New government comes closer, but Social Democrats far from united
The leaders of the three parties trying to put together a new government after Prime Minister Vladimir Spidla's resignation last month, met once again on Tuesday, and the outlines of a new government came a step closer. But Mr Spidla's successor at the helm of the Social Democrats, Stanislav Gross, is having to tread a very delicate path, not only with his coalition partners, but also among dissenters within his own party. David Vaughan has been following developments.
"Yes, I think it's likely - all three parties know they have more to lose from early elections, than from sticking together. After yesterday's meeting, Mr Gross said he would probably have a new government ready for a vote of confidence in parliament by the second half of August, but it's already clear that it won't be a carbon copy of the outgoing team of the same three parties."
Will there be any major policy shifts?
"On the key issue of public finance reform, Mr Gross said on Tuesday that the new government will build directly on the work of its predecessor, so we won't see many changes there, but there are signs that there will be a lot of changes at a ministerial level. In fact some ministries might even disappear altogether. The second largest coalition party, the Christian Democrats, are keeping a close eye on Mr Gross, because they're very determined not to lose any of their three posts in the government - including that of foreign minister."
And there seems to be some dissent within Mr Gross's Social Democrats themselves?

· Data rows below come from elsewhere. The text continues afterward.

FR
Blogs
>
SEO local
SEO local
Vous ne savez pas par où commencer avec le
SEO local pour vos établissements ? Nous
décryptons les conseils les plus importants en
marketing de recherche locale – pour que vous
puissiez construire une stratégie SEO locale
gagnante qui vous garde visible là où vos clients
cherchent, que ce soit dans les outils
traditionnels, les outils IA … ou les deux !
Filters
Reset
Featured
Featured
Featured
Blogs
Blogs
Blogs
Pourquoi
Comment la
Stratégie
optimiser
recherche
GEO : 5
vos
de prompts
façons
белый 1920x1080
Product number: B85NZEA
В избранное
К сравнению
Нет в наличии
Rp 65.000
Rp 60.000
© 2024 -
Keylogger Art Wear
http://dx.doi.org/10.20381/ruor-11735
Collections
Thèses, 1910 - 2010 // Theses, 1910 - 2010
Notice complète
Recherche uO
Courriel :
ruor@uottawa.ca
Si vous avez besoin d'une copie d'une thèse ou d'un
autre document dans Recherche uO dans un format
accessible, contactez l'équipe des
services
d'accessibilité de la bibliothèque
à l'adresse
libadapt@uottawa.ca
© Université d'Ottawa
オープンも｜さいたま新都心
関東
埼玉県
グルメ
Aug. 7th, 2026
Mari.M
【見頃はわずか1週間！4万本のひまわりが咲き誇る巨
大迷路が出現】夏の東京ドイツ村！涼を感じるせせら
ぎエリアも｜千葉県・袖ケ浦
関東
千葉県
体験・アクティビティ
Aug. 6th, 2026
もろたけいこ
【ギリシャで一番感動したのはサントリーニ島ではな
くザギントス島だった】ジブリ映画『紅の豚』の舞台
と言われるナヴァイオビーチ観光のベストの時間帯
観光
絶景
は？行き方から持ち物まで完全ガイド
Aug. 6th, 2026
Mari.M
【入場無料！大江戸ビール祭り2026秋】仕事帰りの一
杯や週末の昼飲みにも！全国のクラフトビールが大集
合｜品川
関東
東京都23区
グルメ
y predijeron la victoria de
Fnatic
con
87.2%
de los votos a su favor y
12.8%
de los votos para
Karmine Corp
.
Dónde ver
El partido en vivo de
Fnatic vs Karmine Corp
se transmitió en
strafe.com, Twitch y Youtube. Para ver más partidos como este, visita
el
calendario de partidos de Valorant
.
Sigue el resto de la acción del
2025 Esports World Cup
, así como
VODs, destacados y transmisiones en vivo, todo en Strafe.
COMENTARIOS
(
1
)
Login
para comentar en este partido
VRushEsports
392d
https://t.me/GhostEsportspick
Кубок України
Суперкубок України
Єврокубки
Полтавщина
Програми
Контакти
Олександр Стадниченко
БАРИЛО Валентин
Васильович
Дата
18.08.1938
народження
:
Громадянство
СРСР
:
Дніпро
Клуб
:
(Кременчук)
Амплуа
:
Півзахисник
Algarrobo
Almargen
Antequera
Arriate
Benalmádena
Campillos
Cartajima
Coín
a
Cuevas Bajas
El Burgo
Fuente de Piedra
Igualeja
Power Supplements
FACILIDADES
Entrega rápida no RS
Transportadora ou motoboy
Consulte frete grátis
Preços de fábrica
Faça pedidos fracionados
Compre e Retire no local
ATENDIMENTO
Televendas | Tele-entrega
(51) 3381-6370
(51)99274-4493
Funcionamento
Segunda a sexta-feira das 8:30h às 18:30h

"It's interesting that all three coalition party leaders seem to be unsure of the support of their MPs, which isn't surprising given the record of the outgoing government. They've decided to put a stop to that by insisting that all their deputies in parliament sign a pledge of loyalty. The wording of the pledge is about as vague as you can get: it simply states that they "agree to the formation of a coalition government", but it's quite interesting that some of Mr Gross's own Social Democrat deputies are quite reluctant to sign it, saying that they don't want to sign anything before they know what the government's policy programme is going to be. You have to bear in mind that the Social Democrats are quite deeply divided: Mr Gross is having to deal with the left of the party, which fears that the government might shift to the right, and with loyalists to former Prime Minister Milos Zeman, who strongly disapproves of the way the party has developed since his departure two years ago. So I think we're going to see plenty more horsetrading in the coming days and weeks, with the next phase coming next Tuesday, when the three party leaders meet again after talks within their parties."